### Document segment:
She credited the Exchange Club with providing many of the funds and other aid CAC needed to keep going during the pandemic, including starting the $10,000 grant used to fund the art boxes -- along with help from JA, which provided about $3,500 and packed the boxes to take into the schools.
The Rosenzweig Arts Center, CAC's downtown gallery and theater, reopened on June 1. At first, Miller told The Dispatch, only 10 people were allowed in the facility at a time and visitors were assigned times to come. Soon, though, she realized that the building could legally accommodate 25 percent capacity, which opened up the main and lower levels to around 70 people at a time.
Since then, Miller said, art galleries have returned and the council has welcomed back organizations that utilize the building for regular meetings and practices, such as the Suzuki Strings Orchestra, whose members stay six feet apart when they practice downstairs.
"I will never in my life forget the first day that they came back after COVID, and those little violinists were down there doing 'Twinkle Twinkle Little Star' ..." Miller said. "And I was like, 'Ah, they're back.'"
CAC also truncated its annual summer art camps to one Art Academy. Eleven students between the ages of 8 and 11 participated in the program, which focused on visual arts in the morning and dance and theater in the afternoon, Miller said. Next year, she hopes to offer weeklong camps for both art and theater.
The upstairs theater and stage is the only part of the building CAC can't use, Miller said, since there isn't enough room to have a socially distanced crowd watching performances. Thus theater and music performances are on hold for the time being.
Art during the pandemic
For some, art has been a way of coping during the stress and boredom of lockdown and other difficulties during the pandemic. Ralph Null, a Columbus resident whose art hung in the Rosenzweig this month, said he had done a handful of paintings here and there throughout the years, but that it became his escape during the pandemic.
"I just went to my studio every day and painted because life was boring otherwise," Null said. "You couldn't go anywhere."
That was the inspiration for the 180 paintings he ended up donating to the art gallery, all of which he painted during the pandemic. He bounced from landscapes to depictions of plants and flowers -- a nod to his career as a floral arrangement artist -- to more abstract pieces.
"Some mornings I go to the studio and forget I was there and realize it was 3 o'clock, and I was hungry and my coffee had gotten cold sitting on the table. So it's been good," he said. "The psychological drug for me during this whole time has been painting."
Each of Null's pieces were available to buy, and Miller said he's donating half of the proceeds to the arts council.
Which is good, she said, because the success of the art boxes for the elementary students encouraged Miller and her employees to get involved in more outreach programs during the pandemic.
Their next project is to partner with the YMCA, also located downtown, to provide free art classes to the homeschooled students who attend activities there.
"We're going to offer free classes to the homeschoolers and they're going to walk them over to us, and we're going to have one day of art with the arts council," she said. "... We will be paying for all the art supplies when they come over and we'll provide the art teachers."
With the support of the community, she said, she hopes everything can get back to normal and that CAC can continue outreach programs and support for local artists.
"We feel so strongly about supporting our artists and our musicians that we are working hard to make sure they are getting everything they need to get their name back out there and start back doing what they do best," she said. "We work every day with our artists and that's where we are looking for assistance to help with our outreach. Hopefully things will get back to normal."

### Actions to take:
A. Could you turn the paragraph of the arts council article that begins "The Rosenzweig Arts Center, CAC's downtown gallery" into a short list that keeps its main facts?
B. Can you answer these questions from the arts council article?
(i) How many students took part in the Art Academy?
(ii) How many paintings did Ralph Null donate to the art gallery?
(iii) Which organization will CAC partner with to offer free art classes to homeschooled students?

### Study material:
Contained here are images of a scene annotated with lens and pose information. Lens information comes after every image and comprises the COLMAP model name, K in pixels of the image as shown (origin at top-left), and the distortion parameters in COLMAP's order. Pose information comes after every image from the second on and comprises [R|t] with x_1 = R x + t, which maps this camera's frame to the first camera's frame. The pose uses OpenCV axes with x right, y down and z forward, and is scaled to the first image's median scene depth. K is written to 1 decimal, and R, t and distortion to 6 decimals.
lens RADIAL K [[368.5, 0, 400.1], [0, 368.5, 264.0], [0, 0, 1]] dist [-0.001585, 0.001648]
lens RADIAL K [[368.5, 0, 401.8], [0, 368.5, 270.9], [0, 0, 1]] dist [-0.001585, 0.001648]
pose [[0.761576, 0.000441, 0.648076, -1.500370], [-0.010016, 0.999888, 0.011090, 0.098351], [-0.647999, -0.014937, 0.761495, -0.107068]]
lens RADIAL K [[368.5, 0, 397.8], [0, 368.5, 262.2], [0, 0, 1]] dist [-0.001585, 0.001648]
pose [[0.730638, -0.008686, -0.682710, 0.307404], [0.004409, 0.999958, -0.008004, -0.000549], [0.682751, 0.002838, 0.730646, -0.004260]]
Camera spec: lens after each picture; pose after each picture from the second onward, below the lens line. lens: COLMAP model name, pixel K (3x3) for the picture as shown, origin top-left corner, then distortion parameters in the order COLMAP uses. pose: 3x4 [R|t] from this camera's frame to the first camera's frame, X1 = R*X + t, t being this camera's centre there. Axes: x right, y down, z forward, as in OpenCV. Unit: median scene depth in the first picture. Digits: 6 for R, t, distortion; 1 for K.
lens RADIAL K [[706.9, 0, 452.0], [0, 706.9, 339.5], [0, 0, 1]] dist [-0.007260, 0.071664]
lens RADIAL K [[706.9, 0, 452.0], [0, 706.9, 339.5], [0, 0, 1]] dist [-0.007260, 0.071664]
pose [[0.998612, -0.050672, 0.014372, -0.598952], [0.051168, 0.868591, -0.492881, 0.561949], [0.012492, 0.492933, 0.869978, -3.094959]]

### Expected results:
A.
- The Rosenzweig Arts Center, CAC's downtown gallery and theater, reopened on June 1.
- At first, only 10 visitors were allowed in at a time, at assigned times.
- Miller then learned the building could legally hold 25 percent capacity.
- That opened the main and lower levels to around 70 people at a time.

B.
(i) Eleven students, ages 8 to 11.
(ii) 180 paintings.
(iii) The YMCA.